Les vendeurs à découvert envoient FDJ United au tapis

Les positions « short » contre l’action FDJ United sont passées en six mois de 1 à près de 8 % du capital du groupe atteignant un niveau record. Au moment où le titre revient à un niveau très bas.

Le siège de FDJ UNITED à Boulogne-Billancourt (photo FDJ United).
  • L’information de La Lettre de L’Expansion. Selon nos informations les positions "vendeuses" ou "short" prises à l’encontre du titre FDJ United (ex-Française des Jeux) représentent 7,95 % du capital. Ce qui constitue le plus haut niveau historique pour cette action considérée jusqu’ici comme étant "de père de famille". Ce sont sept hedge funds qui parient à la baisse contre cette valeur. Et ils n’ont fait qu’accentuer leurs positions depuis l’automne 2025. Le fonds le plus agressif est le britannique Ilex Capital Partners LLP qui est passé en deux mois d’une position vendeuse de 0,50 % à 2,95 %. C’est actuellement son plus gros "morceau" en Europe, où il s’attaque également à des groupes comme Sainsbury, Moncler ou DSM-Firmenich. Parmi les autres vendeurs figure le fonds Marshall Wace LLP qui s’illustre aussi en jouant contre les actions Valeo et Publicis.
  • Pourquoi c’est important. Cette méfiance soudaine d’une poignée de hedge funds à l’égard d’un titre aussi régulier dans ses performances que FDJ United s’explique par une combinaison de facteurs stratégiques, réglementaires et techniques qui créent une incertitude sur la valorisation à court et moyen terme.
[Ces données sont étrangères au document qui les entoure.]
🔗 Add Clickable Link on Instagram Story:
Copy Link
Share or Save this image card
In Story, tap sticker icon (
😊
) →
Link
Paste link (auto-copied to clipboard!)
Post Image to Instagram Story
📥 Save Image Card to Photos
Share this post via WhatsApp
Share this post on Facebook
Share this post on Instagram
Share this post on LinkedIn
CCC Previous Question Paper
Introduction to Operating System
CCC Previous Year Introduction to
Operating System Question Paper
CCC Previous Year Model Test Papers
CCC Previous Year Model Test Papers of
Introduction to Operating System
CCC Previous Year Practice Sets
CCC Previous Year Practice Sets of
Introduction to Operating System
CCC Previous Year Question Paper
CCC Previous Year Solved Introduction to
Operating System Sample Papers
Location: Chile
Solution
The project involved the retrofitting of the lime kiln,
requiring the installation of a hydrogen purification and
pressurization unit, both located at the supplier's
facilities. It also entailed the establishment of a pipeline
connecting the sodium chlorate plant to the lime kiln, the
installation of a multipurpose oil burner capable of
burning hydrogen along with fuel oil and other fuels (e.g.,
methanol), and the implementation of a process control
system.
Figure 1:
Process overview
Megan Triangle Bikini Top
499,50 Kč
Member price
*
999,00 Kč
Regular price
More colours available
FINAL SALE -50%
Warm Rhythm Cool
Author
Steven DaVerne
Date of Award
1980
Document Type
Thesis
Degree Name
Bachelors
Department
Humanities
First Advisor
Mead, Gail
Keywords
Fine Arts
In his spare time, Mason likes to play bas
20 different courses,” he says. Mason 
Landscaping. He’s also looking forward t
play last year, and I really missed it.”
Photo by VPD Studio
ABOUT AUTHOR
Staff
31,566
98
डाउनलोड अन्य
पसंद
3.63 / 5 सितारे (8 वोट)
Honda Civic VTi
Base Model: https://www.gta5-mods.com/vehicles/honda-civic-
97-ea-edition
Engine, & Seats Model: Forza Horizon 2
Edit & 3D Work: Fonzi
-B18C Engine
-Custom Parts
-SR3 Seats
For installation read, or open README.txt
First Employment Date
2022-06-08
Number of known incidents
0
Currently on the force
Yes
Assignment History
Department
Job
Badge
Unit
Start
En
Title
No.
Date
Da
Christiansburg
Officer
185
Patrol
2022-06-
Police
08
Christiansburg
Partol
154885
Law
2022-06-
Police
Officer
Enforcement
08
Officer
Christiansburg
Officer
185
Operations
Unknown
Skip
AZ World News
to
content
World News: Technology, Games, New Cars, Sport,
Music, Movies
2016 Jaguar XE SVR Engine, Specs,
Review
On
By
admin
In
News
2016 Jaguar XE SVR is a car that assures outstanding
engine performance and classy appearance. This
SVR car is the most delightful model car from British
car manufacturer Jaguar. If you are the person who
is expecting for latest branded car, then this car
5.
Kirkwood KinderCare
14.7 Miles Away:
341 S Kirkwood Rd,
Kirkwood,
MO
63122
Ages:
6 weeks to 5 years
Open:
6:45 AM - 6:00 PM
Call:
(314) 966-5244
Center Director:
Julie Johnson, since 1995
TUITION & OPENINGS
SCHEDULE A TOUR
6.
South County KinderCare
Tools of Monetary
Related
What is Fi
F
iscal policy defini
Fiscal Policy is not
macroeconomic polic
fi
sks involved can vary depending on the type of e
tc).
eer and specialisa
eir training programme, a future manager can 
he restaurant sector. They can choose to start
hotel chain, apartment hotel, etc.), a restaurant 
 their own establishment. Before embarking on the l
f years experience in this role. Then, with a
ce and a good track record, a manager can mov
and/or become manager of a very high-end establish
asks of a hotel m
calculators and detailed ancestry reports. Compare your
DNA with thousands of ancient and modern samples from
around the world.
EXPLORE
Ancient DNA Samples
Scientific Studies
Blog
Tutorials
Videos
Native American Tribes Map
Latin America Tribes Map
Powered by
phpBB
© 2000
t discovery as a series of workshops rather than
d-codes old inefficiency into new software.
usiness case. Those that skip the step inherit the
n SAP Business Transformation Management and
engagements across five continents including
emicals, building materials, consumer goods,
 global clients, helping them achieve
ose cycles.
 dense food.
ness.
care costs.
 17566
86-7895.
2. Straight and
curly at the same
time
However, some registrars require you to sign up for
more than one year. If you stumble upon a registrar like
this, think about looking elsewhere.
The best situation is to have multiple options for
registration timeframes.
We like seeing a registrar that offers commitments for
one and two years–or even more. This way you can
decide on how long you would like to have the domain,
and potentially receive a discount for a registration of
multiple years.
Il y a d’abord le sujet de l’intégration de Kindred Group (maison mère d’Unibet) acquis pour environ 2,6 milliards d’euros. Les "shorteurs" parient sur la difficulté d’intégrer une structure aussi complexe et internationale. De surcroît cette opération structurante a fait passer la Française des Jeux du statut de monopole d’État sécurisé à celui d’un acteur exposé à la concurrence féroce des paris en ligne internationaux. Deuxième explication : les incertitudes réglementaires et fiscales. Personne n’ignore que le Trésor français cherche régulièrement de nouvelles recettes. Le secteur des jeux est une cible facile. Toute rumeur d’augmentation des prélèvements sur le produit brut des jeux pèse sur le titre. Enfin il y a la question de la réglementation européenne avec des débats en dents de scie sur le durcissement des règles en raison de l’addiction au jeu. Ce qui crée un climat d’instabilité que les hedge funds exploitent.
  • Entre les lignes. La Française des Jeux a longtemps été valorisée comme une valeur de rendement technologique, plutôt chère par rapport à ses bénéfices. Les vendeurs à découvert constatent que la prime de rareté s’estompe avec l’internationalisation. Ils parient sur un réalignement des multiples de valorisation de la FDJ sur ceux d’autres géants européens du jeu, souvent plus bas. Et ce mouvement n’est sans doute pas terminé.